Owning our data choices centers our ethical responsibility as IR/IE professionals. If data are only weakly objective, we cannot fall back on well-defined rules that will always ensure our integrity. Things can go wrong despite our best intentions. We must acknowledge that we are obligated to respond for, to give an account of, our decisions. We can only do that if we are intentional about the ethics that we build into our data. One might be tempted to be omni-responsible by being omni-principled, demanding that our data consistently embody some core set of ethical values. But this is, in fact, the opposite of responsibility. To adhere to a principle slavishly is to deflect onto the principle the responsibility that ought to be ours. That, of course, inevitably fails: we chose the principles. Principles are most helpful as guides to decision-making established before a difficult situation arises, when we can calmly consider all of the nuances without the distraction of our immediate interests. That is the great virtue of the AIR Statement of Ethical Principles. We have decided ahead of time that privacy, confidentiality, accuracy, and transparency are almost always better than the alternatives. Principles help make decisions, but they are never a substitute for responsible decision-making.
Being intentional, then, means not that we always adhere to a definite set of principles but that we choose very deliberately how we will develop, select, and model data with the ethical questions of the intended application in mind.

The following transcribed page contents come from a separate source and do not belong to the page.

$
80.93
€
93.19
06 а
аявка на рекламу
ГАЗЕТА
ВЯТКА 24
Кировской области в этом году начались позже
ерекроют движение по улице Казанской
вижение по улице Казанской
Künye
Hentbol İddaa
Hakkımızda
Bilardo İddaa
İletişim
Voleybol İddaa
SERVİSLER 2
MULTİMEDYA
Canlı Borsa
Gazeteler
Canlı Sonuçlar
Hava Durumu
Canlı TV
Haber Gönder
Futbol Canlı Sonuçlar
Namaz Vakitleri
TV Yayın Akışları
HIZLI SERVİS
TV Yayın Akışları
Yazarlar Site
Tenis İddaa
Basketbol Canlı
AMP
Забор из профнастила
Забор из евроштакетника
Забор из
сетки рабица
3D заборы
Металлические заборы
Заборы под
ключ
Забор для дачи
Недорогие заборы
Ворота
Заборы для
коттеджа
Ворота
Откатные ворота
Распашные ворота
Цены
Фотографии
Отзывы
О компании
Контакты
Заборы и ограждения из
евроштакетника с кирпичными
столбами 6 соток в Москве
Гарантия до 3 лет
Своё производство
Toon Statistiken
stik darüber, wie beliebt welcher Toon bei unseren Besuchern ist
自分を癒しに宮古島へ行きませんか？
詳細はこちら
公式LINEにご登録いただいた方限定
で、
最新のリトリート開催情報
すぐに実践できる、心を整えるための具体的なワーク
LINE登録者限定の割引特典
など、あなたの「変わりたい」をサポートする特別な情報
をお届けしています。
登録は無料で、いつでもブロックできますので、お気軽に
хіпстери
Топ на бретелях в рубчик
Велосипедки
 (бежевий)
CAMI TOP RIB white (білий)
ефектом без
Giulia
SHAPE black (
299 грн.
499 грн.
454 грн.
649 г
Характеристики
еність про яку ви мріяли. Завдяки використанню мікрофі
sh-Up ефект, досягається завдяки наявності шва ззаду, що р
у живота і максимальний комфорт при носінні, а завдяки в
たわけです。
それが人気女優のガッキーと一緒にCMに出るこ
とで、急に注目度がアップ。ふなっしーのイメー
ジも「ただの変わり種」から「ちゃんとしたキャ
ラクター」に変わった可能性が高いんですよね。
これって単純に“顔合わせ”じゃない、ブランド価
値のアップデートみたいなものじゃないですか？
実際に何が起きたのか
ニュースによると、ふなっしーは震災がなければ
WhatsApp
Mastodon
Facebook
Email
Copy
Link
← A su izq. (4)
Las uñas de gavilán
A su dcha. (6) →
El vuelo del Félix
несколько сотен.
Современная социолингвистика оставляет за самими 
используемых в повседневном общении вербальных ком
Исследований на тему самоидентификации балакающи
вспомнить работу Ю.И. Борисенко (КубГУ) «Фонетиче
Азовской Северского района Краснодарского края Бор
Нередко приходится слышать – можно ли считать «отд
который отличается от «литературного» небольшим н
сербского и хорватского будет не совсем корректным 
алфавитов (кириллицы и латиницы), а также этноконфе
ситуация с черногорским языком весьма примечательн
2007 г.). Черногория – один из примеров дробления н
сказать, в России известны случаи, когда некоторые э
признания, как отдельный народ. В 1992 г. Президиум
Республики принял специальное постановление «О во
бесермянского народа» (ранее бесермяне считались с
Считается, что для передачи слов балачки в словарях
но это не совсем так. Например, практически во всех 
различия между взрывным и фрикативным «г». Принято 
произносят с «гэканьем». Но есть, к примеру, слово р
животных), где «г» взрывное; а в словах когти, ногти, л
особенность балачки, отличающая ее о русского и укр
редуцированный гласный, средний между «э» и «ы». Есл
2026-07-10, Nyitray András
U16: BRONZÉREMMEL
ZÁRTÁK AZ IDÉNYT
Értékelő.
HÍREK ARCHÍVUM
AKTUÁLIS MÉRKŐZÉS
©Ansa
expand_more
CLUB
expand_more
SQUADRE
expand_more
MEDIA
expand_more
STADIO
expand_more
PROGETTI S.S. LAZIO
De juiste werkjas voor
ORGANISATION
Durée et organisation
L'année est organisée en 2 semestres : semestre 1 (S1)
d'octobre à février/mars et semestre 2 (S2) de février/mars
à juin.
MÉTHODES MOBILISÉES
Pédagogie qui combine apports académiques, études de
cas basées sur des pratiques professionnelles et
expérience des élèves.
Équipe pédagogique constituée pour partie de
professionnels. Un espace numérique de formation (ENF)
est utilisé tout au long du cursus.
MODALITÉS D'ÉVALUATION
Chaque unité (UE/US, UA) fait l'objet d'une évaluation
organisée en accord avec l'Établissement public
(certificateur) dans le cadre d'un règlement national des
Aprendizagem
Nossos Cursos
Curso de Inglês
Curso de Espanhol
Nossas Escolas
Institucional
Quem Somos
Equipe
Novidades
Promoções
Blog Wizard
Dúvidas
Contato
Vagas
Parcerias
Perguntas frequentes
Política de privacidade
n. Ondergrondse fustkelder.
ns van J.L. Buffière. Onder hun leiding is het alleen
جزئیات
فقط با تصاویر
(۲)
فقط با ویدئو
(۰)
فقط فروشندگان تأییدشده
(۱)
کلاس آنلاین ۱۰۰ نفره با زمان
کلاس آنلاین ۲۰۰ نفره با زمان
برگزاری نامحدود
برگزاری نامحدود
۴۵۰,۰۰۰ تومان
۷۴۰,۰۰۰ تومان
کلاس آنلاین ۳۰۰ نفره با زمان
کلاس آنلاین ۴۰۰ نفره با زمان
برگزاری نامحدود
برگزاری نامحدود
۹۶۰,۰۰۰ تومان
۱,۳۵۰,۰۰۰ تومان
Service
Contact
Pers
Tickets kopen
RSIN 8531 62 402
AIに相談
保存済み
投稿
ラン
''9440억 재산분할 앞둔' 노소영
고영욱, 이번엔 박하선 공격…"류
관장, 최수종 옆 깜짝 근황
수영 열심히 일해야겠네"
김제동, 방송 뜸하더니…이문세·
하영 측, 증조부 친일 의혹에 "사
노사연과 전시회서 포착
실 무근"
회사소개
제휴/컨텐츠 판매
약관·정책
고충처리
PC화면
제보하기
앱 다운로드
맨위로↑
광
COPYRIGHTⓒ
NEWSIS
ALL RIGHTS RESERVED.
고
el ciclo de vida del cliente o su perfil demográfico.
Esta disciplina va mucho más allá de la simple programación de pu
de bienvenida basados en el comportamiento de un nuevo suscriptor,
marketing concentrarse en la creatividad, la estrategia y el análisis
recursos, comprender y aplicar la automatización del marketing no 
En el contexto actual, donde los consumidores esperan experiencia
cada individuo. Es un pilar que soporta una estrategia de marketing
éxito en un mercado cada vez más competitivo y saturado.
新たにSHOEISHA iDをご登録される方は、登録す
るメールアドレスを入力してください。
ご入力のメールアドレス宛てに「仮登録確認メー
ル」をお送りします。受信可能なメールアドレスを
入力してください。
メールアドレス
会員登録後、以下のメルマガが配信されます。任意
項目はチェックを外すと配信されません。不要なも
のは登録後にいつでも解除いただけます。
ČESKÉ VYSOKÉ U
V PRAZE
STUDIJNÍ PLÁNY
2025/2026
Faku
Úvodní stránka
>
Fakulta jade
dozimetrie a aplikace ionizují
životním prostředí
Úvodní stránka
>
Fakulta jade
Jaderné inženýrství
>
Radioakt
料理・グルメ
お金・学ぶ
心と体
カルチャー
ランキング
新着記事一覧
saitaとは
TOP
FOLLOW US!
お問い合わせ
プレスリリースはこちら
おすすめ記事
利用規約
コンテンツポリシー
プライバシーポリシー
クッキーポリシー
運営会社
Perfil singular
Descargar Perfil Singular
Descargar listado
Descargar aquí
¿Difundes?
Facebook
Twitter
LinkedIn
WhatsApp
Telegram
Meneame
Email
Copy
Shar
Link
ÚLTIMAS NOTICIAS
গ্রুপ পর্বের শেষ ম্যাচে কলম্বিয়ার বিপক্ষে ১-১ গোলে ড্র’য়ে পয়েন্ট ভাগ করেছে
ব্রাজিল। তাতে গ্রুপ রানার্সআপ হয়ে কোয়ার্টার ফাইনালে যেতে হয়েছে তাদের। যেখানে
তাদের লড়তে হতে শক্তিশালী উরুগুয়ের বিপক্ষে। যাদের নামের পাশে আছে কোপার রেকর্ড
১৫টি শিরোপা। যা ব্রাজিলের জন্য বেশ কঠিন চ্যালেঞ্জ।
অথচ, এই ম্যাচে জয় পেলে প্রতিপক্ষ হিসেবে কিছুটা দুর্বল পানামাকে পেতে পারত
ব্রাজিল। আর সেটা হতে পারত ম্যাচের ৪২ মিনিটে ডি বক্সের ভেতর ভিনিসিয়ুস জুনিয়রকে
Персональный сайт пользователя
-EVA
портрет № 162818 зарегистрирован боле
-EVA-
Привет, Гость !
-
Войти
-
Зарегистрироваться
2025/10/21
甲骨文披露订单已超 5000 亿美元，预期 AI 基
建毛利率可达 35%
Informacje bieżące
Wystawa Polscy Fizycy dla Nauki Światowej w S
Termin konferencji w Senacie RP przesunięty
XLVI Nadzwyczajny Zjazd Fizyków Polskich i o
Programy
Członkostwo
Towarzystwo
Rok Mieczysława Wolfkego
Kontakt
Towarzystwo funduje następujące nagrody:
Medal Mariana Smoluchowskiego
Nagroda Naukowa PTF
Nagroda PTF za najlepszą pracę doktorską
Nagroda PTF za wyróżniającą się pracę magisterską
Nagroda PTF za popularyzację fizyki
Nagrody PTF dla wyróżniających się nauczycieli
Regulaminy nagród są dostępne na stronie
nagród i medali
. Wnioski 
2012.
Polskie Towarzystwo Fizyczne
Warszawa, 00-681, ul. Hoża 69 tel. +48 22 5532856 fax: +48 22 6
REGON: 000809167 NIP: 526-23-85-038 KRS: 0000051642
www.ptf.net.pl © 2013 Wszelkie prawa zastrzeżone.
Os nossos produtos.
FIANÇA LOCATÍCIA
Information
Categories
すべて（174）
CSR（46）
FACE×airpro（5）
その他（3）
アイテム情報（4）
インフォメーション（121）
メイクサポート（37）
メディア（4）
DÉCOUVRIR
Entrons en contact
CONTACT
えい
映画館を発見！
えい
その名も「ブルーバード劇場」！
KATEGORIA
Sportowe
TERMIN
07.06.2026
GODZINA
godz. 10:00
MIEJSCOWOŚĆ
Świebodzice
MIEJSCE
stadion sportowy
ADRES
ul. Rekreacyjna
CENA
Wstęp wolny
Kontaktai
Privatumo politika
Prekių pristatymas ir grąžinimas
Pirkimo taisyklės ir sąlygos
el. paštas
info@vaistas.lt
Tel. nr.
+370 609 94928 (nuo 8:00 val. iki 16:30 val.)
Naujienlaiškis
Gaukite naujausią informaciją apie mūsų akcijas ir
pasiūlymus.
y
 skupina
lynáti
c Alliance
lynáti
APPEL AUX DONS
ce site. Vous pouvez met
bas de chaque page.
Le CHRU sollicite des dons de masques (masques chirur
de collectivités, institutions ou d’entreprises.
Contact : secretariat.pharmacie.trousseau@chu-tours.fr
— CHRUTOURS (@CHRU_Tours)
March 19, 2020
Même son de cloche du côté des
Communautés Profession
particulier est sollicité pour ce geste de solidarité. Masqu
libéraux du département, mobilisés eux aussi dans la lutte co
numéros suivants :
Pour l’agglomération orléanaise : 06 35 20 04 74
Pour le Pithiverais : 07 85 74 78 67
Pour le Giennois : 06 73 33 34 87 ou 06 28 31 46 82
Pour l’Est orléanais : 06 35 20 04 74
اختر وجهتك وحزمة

Ultimately our data and models support interventions that our institutions see as good into circumstances that our institutions see as problems. We can best bear our responsibility by tuning our data and models to intentionally further the ethical resolution of those problems. Characterizing students as at-risk based in part on ethnicity may recognize histories of unjust primary- and secondary-education segregation in an institution’s service area, making non-resident alien status a meaningful distinction from U.S.-based students. Creating a climate of inclusion may make international students’ ethnicity more important than their visa status. The ethical action is not to always choose one or the other, but to choose the race/ethnicity field for which we are prepared to be accountable.
The unethical action is to attempt to avoid the choice altogether. Doing so may be soothing to troubled souls, but avoiding responsibility is only a screen that hides the inherent ethical nature of our choices. We are unavoidably responsible for the consequences of our choices about data as IR/IE professionals. We should acknowledge that responsibility in everything we do.
Jeffrey Alan Johnson is Director of Institutional Research and Effectiveness at Wartburg College in Waverly, Iowa and a leading scholar in the area of information ethics in higher education administration. His recent book, "Toward Information Justice: Technology, Politics, and Policy for Data in Higher Education Administration" (New York: Springer, 2018), breaks new ground in the study of ethics in public organizations’ use of information technologies. He previously served as President of the Rocky Mountain Association for Institutional Research. Dr. Johnson holds a Ph.D. in political science from the University of Wisconsin-Madison.